> **Problem statement**:
What is needed is an exact repetition of the lines below, from the first one through the one holding "Figure 12. Classification", with no pictures and nothing else.

> **Supplied material**:
• • • • • • •
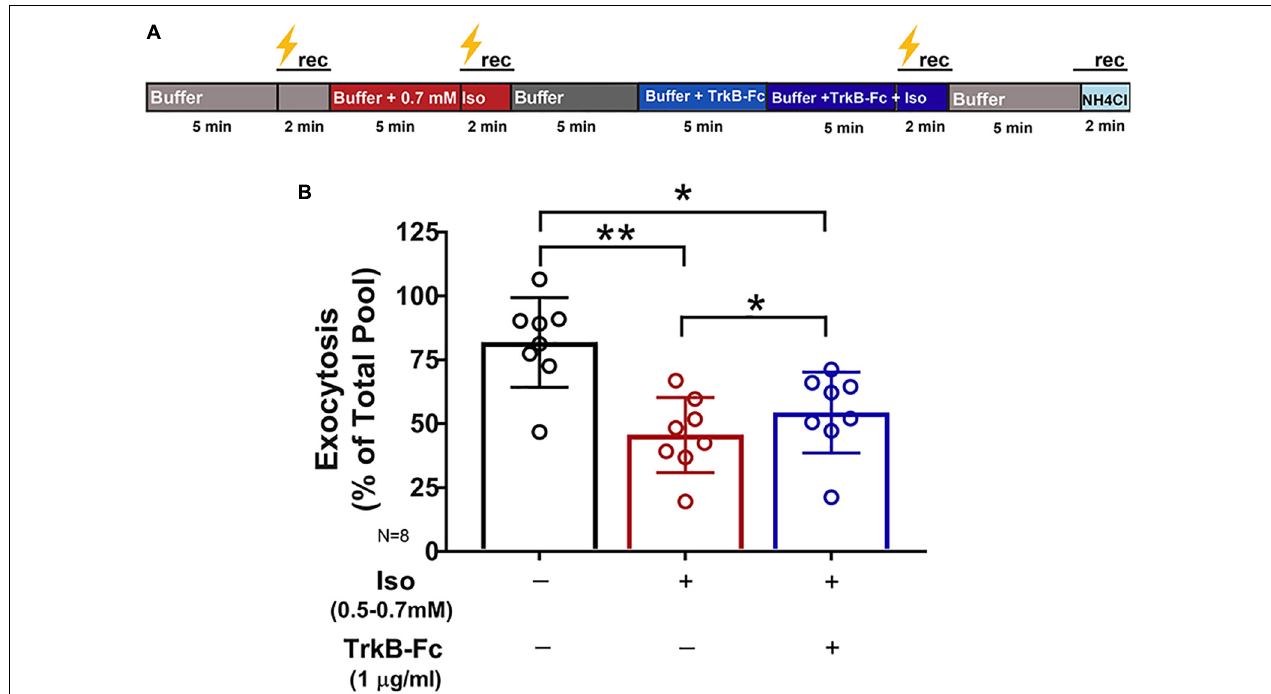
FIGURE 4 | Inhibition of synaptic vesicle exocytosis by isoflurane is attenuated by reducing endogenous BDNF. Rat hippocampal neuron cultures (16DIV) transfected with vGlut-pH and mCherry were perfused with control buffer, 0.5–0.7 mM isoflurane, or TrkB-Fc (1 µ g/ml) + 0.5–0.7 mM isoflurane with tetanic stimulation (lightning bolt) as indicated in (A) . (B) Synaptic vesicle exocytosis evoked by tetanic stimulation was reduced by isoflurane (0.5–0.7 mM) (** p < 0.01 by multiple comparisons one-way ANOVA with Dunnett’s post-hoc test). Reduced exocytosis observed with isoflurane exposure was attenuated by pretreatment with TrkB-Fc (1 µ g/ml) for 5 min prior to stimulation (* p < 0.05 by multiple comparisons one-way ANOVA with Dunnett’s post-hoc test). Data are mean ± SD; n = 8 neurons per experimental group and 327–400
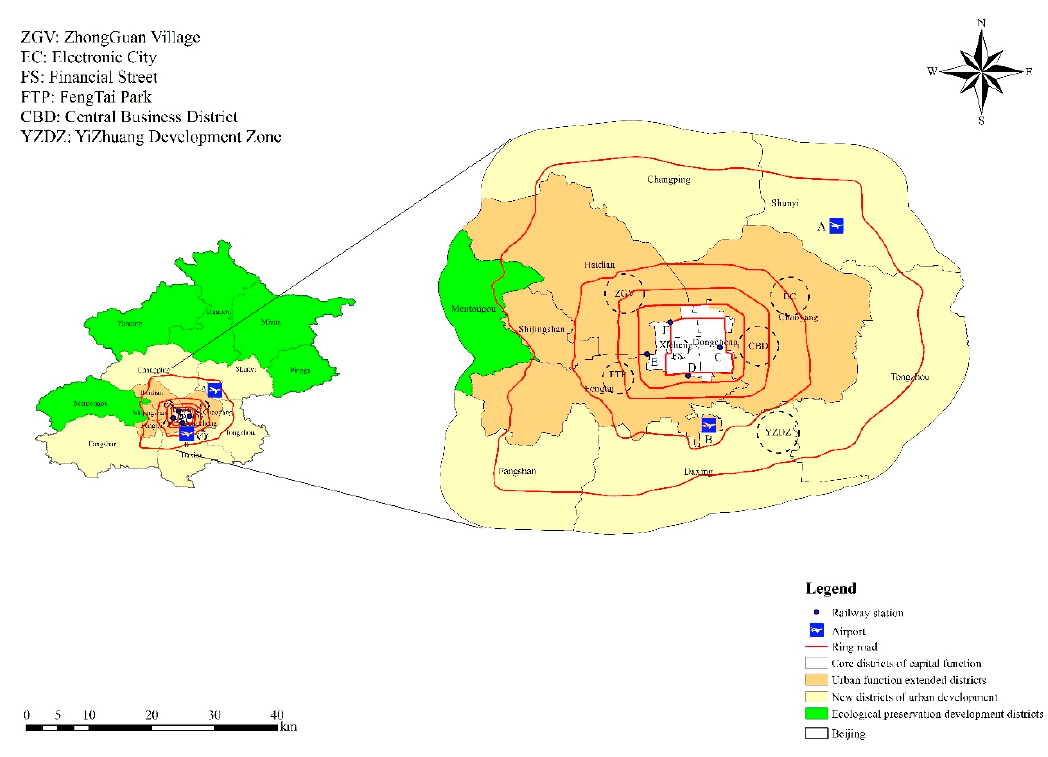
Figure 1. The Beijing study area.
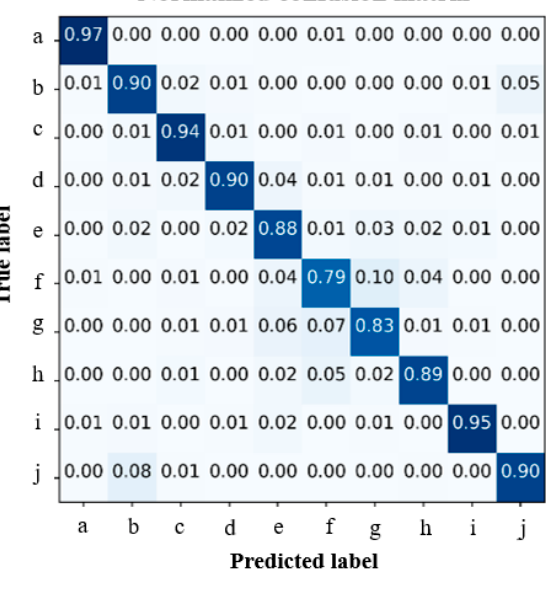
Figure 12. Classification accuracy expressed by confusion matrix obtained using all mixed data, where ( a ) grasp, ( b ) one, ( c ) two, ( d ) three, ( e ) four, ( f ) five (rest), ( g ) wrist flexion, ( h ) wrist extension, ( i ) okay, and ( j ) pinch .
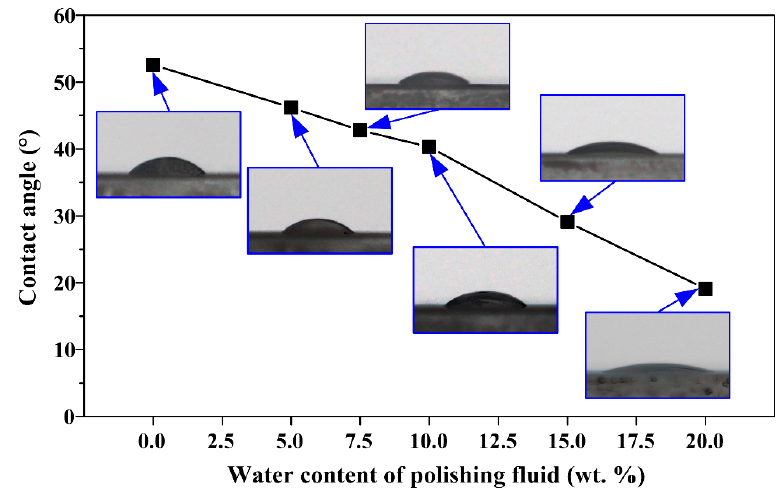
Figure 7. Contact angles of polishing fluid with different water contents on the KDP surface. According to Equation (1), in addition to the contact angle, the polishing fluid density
• • • • • • •
> **Exercise answer**:
FIGURE 4 | Inhibition of synaptic vesicle exocytosis by isoflurane is attenuated by reducing endogenous BDNF. Rat hippocampal neuron cultures (16DIV) transfected with vGlut-pH and mCherry were perfused with control buffer, 0.5–0.7 mM isoflurane, or TrkB-Fc (1 µ g/ml) + 0.5–0.7 mM isoflurane with tetanic stimulation (lightning bolt) as indicated in (A) . (B) Synaptic vesicle exocytosis evoked by tetanic stimulation was reduced by isoflurane (0.5–0.7 mM) (** p < 0.01 by multiple comparisons one-way ANOVA with Dunnett’s post-hoc test). Reduced exocytosis observed with isoflurane exposure was attenuated by pretreatment with TrkB-Fc (1 µ g/ml) for 5 min prior to stimulation (* p < 0.05 by multiple comparisons one-way ANOVA with Dunnett’s post-hoc test). Data are mean ± SD; n = 8 neurons per experimental group and 327–400
Figure 1. The Beijing study area.
Figure 12. Classification accuracy expressed by confusion matrix obtained using all mixed data, where ( a ) grasp, ( b ) one, ( c ) two, ( d ) three, ( e ) four, ( f ) five (rest), ( g ) wrist flexion, ( h ) wrist extension, ( i ) okay, and ( j ) pinch .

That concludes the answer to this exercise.